Extrait cité →
=====
Le Défenseur des droits, au terme d’une enquête de plus d’un an, avait relevé :

  • des contrôles d’identité, des interpellations et des conduites au commissariat de Coquelles [siège de la PAF, à cinq ou six kilomètres de Calais, distance qu’il faut parcourir à pied pour revenir en ville] sur une même personne dans un délai rapproché ;
  • des interventions policières à proximité des lieux de repas et de soins ;
  • la conduite à Coquelles, dans des véhicules de police, de groupes parmi lesquels figurent des étrangers en situation régulière dont des demandeurs d’asile, ce qui constitue une atteinte à une liberté d’aller et venir ;
  • des visites répétées sur des lieux de vie, à toute heure du jour et de la nuit, ainsi que des comportements policiers individuels de provocations ou d’humiliations des migrants ;
  • des destructions de dons humanitaires et d’effets personnels ;
  • des expulsions de migrants de leurs abris hors de tout cadre juridique.
=====
Entrées enregistrées:

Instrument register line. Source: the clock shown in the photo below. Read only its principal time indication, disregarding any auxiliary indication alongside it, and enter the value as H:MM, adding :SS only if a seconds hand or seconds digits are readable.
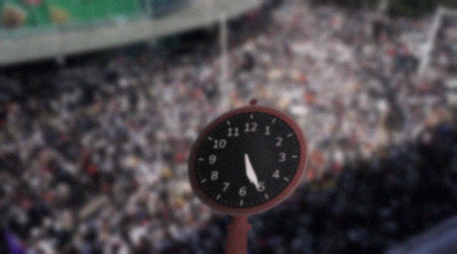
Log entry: 5:26
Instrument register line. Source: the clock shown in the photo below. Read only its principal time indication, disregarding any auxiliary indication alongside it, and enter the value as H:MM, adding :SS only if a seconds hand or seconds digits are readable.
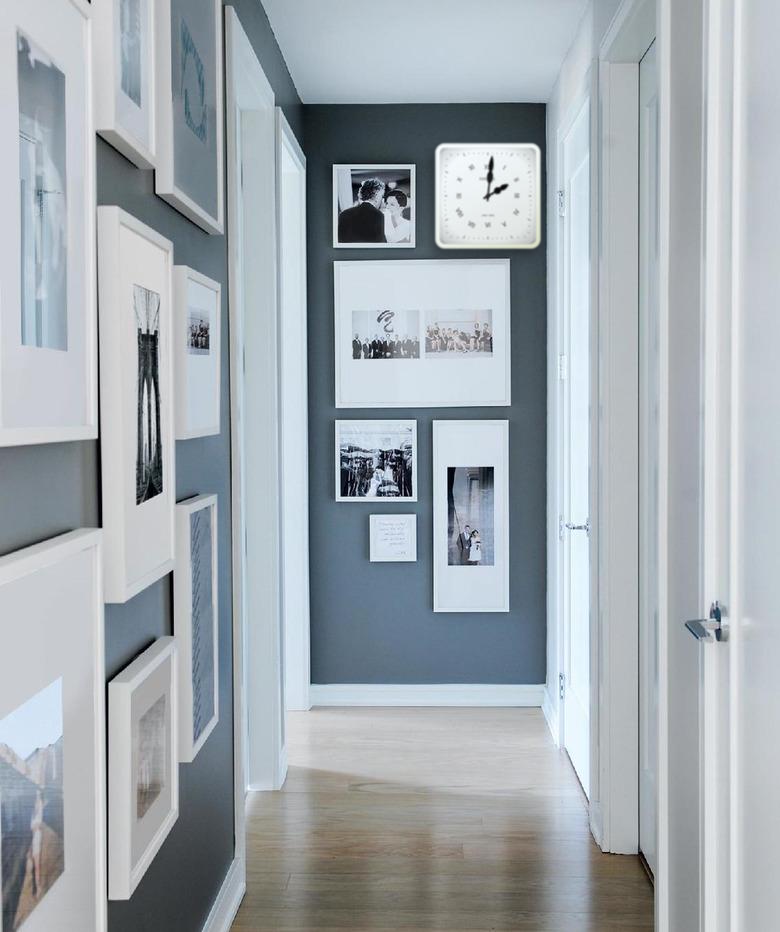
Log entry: 2:01
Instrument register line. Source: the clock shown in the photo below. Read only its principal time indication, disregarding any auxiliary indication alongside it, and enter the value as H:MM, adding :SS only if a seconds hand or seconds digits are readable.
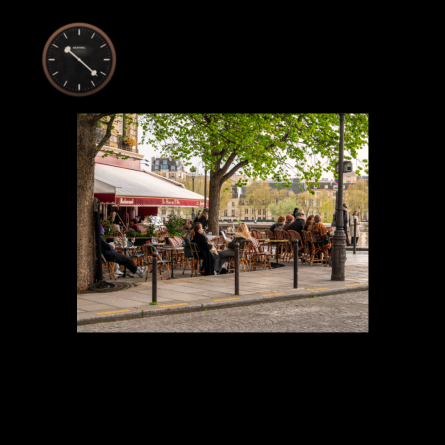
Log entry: 10:22
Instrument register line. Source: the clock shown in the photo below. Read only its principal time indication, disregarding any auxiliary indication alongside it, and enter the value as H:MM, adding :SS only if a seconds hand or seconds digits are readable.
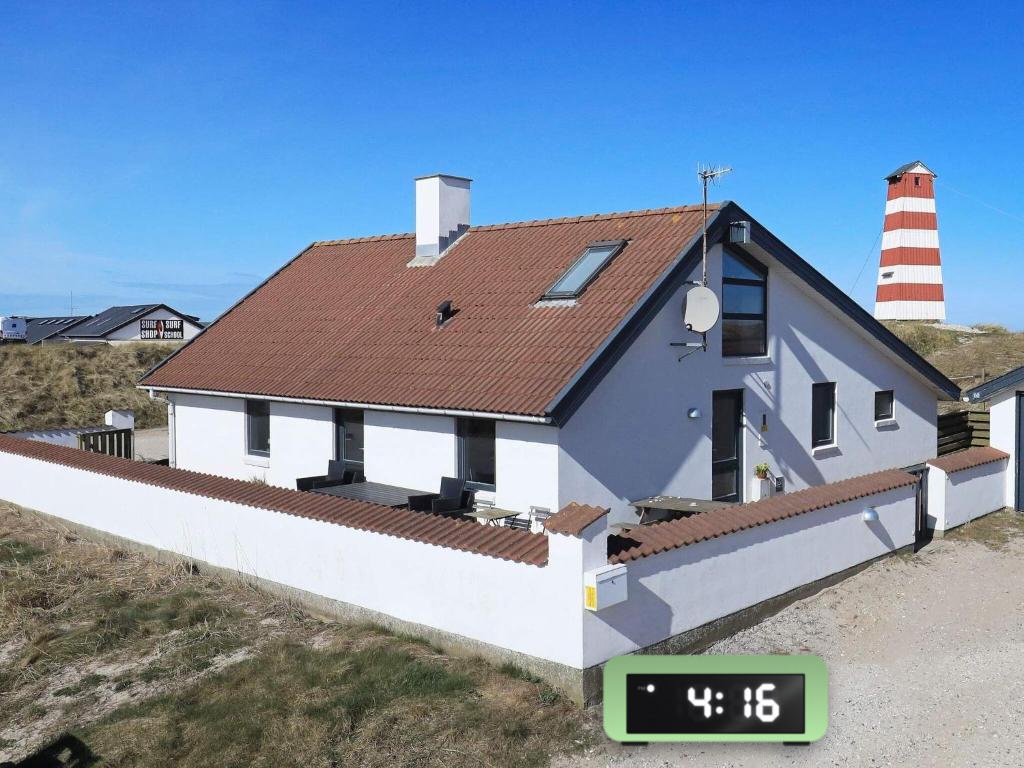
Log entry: 4:16
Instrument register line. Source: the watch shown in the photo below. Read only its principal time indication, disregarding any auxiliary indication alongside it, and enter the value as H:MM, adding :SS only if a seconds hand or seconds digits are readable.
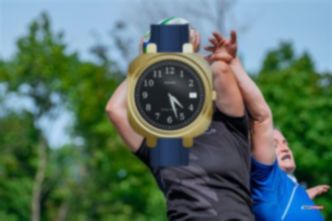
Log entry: 4:27
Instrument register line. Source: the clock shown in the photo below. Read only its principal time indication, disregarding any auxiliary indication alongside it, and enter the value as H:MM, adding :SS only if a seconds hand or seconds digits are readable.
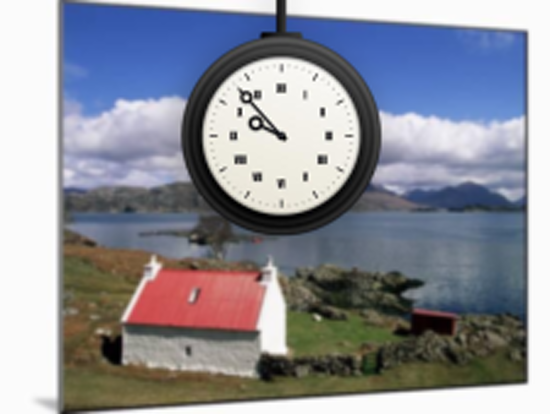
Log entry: 9:53
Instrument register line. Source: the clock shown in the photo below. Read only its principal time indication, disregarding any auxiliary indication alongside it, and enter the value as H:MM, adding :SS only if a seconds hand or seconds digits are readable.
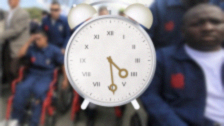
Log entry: 4:29
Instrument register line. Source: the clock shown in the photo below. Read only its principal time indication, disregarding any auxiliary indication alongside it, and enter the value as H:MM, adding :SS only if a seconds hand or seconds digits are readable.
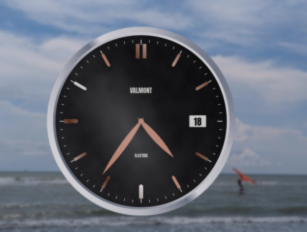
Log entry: 4:36
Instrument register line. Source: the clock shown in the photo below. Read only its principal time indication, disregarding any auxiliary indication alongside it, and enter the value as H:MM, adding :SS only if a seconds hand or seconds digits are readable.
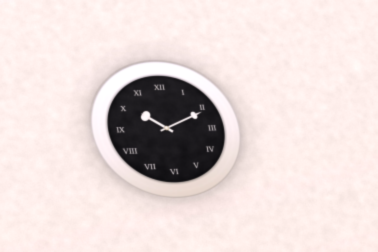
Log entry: 10:11
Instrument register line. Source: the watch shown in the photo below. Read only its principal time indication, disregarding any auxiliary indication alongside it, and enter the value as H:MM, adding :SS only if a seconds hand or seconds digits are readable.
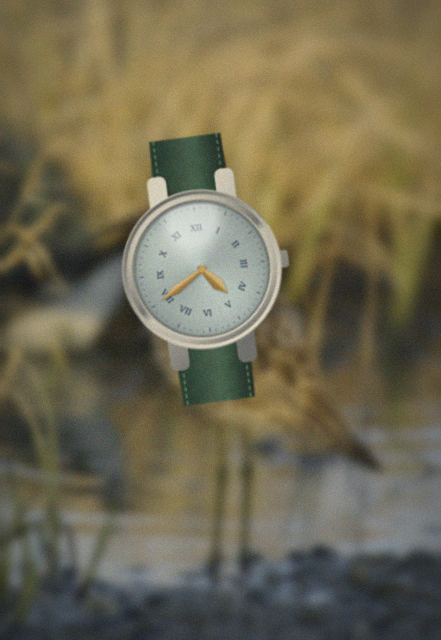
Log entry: 4:40
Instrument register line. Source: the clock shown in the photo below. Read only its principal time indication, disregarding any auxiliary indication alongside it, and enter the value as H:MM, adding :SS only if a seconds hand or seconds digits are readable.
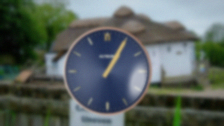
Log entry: 1:05
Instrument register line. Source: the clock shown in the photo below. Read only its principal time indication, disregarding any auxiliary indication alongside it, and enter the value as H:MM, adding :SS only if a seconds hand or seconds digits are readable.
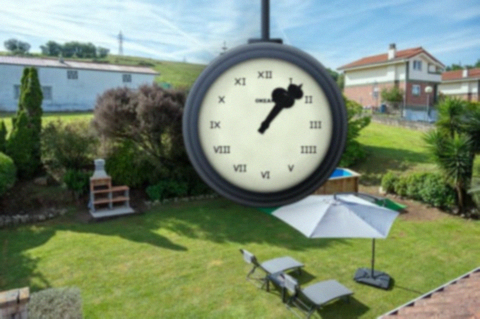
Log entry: 1:07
=====
Consignes →
1. Traduisez en anglais la phrase suivante de l'extrait sur les constats du Défenseur des droits : « Le Défenseur des droits, au terme d'une enquête de plus d'un an, avait relevé : des contrôles d'identité, des interpellations et des conduites au commissariat de Coquelles [siège de la PAF, à cinq ou six kilomètres de Calais, distance qu'il faut parcourir à pied pour revenir en ville] sur une même personne dans un délai rapproché ; des interventions policières à proximité des lieux de repas et de soins ; la conduite à Coquelles, dans des véhicules de police, de groupes parmi lesquels figurent des étrangers en situation régulière dont des demandeurs d'asile, ce qui constitue une atteinte à une liberté d'aller et venir ; des visites répétées sur des lieux de vie, à toute heure du jour et de la nuit, ainsi que des comportements policiers individuels de provocations ou d'humiliations des migrants ; des destructions de dons humanitaires et d'effets personnels ; des expulsions de migrants de leurs abris hors de tout cadre juridique. »
2. Énumérez brièvement chacun des constats relevés par le Défenseur des droits dans l'extrait sur ses constats.
3. Rédigez la suite de l'extrait sur les constats du Défenseur des droits, en reprenant après son dernier point.
La liste constitue un matériau distinct de l'extrait sur les constats du Défenseur des droits.

Réponses →
1. The Defender of Rights, at the end of an investigation lasting more than a year, had noted: identity checks, arrests and escorts to the Coquelles police station [headquarters of the PAF, five or six kilometers from Calais, a distance that must be covered on foot to return to town] of the same person within a short period of time; police interventions near places where meals and care are provided; the escorting to Coquelles, in police vehicles, of groups that include foreigners with legal status, among them asylum seekers, which constitutes an infringement of the freedom to come and go; repeated visits to living areas, at all hours of the day and night, as well as individual police conduct involving provocation or humiliation of migrants; destruction of humanitarian donations and personal belongings; evictions of migrants from their shelters outside any legal framework.

2.
- Des contrôles d'identité, des interpellations et des conduites au commissariat de Coquelles sur une même personne dans un délai rapproché
- Des interventions policières à proximité des lieux de repas et de soins
- La conduite à Coquelles, en véhicules de police, de groupes comprenant des étrangers en situation régulière, dont des demandeurs d'asile
- Des visites répétées sur des lieux de vie, à toute heure, ainsi que des comportements policiers individuels de provocations ou d'humiliations des migrants
- Des destructions de dons humanitaires et d'effets personnels
- Des expulsions de migrants de leurs abris hors de tout cadre juridique

3.
Ce harcèlement permanent, mis en œuvre depuis la destruction du camp de Sangatte en 2002 relève, à la lecture de la réponse du ministère de l’Intérieur, du fantasme de quelques- uns, voire de la calomnie : « Les faits évoqués dans votre décision, objecte-t-il, reposent essentiellement sur des déclarations de responsables d’associations rapportant des propos non vérifiables et concernant des faits anciens qu’aucun élément objectif ne peut soutenir aujourd’hui. Seule une minorité des organisations associées à la saisine sont d’ailleurs effectivement présentes et actives auprès des migrants dans le Calaisis ».

Le ministère de l’Intérieur serait même particulièrement attaché « au respect de la loi par les agents placés sous son autorité », « à l’exécution des décisions de justice » et spécialement attentif « à la qualité des relations entre les forces de l’ordre et la population » ; et d’ailleurs, désormais, « les services de police invitent les associations à se joindre aux opérations d’expulsion pour assister les migrants ».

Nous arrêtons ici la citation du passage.